§ WORK INSTRUCTIONS: Scan the records for the line containing "15: (858, 368, 4.14)". From there through the last line, write out each line exactly.

§ DATA FOR REVIEW:

· · · · ·

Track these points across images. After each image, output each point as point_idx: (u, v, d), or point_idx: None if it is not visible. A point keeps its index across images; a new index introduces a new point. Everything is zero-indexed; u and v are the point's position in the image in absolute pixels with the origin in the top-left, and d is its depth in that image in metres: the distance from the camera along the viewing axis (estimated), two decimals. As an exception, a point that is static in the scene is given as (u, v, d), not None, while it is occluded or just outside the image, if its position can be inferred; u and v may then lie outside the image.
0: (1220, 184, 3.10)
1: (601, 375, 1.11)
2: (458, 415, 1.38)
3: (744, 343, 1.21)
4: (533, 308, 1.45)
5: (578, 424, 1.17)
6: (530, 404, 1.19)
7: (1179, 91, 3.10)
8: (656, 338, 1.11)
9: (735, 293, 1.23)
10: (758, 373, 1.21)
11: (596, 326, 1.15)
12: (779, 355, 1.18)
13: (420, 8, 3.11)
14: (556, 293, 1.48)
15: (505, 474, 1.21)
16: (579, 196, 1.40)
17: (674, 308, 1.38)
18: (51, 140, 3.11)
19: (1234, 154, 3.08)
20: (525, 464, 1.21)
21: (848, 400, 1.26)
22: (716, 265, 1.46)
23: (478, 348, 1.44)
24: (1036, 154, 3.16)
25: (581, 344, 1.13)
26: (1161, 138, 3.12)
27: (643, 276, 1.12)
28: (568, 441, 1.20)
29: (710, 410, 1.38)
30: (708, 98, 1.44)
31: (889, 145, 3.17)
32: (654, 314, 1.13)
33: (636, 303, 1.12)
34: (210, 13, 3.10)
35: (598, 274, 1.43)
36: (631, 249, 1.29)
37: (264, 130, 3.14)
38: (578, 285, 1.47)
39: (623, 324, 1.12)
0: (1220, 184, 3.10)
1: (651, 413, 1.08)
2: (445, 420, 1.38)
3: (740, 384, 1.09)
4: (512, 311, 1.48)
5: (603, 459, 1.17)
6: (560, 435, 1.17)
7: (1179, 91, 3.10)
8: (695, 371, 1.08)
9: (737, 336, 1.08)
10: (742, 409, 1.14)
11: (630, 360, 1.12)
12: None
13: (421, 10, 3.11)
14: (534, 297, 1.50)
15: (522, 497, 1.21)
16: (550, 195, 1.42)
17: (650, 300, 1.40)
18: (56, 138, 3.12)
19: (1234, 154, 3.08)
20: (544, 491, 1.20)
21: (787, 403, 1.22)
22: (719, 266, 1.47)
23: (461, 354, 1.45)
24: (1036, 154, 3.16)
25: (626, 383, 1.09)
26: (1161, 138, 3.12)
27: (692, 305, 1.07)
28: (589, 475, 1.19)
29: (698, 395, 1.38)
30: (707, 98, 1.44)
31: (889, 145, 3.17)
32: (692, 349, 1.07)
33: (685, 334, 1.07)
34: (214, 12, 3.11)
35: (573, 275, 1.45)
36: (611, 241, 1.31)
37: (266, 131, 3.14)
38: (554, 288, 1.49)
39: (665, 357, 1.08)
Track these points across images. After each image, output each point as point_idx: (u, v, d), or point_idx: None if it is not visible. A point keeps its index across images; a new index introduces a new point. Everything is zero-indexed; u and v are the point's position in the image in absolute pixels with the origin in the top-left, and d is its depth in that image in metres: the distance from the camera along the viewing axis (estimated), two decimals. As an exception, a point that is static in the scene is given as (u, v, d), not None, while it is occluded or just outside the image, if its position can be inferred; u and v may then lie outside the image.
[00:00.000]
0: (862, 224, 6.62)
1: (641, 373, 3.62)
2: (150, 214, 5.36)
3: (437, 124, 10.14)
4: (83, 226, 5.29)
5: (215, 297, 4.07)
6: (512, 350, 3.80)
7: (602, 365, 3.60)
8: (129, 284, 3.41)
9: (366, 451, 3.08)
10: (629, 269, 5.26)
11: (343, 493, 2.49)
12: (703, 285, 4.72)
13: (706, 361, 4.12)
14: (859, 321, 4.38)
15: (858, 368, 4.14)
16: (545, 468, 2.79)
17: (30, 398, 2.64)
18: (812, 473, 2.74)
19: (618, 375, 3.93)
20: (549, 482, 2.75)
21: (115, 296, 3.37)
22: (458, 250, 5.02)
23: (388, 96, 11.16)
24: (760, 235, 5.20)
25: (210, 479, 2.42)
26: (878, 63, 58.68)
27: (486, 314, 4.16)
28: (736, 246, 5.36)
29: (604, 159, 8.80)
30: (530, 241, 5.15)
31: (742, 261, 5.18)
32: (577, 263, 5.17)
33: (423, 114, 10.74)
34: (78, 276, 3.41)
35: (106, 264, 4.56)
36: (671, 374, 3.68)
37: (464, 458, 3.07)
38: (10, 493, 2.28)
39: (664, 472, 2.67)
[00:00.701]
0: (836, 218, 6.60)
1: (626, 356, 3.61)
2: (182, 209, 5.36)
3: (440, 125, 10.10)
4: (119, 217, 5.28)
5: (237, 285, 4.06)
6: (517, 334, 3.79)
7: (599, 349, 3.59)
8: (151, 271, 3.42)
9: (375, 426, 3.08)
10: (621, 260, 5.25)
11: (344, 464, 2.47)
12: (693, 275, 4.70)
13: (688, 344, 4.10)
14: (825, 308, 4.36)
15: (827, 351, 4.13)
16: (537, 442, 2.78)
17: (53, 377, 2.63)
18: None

· · · · ·

§ YOUR SOLUTION:
15: (858, 368, 4.14)
16: (545, 468, 2.79)
17: (30, 398, 2.64)
18: (812, 473, 2.74)
19: (618, 375, 3.93)
20: (549, 482, 2.75)
21: (115, 296, 3.37)
22: (458, 250, 5.02)
23: (388, 96, 11.16)
24: (760, 235, 5.20)
25: (210, 479, 2.42)
26: (878, 63, 58.68)
27: (486, 314, 4.16)
28: (736, 246, 5.36)
29: (604, 159, 8.80)
30: (530, 241, 5.15)
31: (742, 261, 5.18)
32: (577, 263, 5.17)
33: (423, 114, 10.74)
34: (78, 276, 3.41)
35: (106, 264, 4.56)
36: (671, 374, 3.68)
37: (464, 458, 3.07)
38: (10, 493, 2.28)
39: (664, 472, 2.67)
[00:00.701]
0: (836, 218, 6.60)
1: (626, 356, 3.61)
2: (182, 209, 5.36)
3: (440, 125, 10.10)
4: (119, 217, 5.28)
5: (237, 285, 4.06)
6: (517, 334, 3.79)
7: (599, 349, 3.59)
8: (151, 271, 3.42)
9: (375, 426, 3.08)
10: (621, 260, 5.25)
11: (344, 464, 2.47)
12: (693, 275, 4.70)
13: (688, 344, 4.10)
14: (825, 308, 4.36)
15: (827, 351, 4.13)
16: (537, 442, 2.78)
17: (53, 377, 2.63)
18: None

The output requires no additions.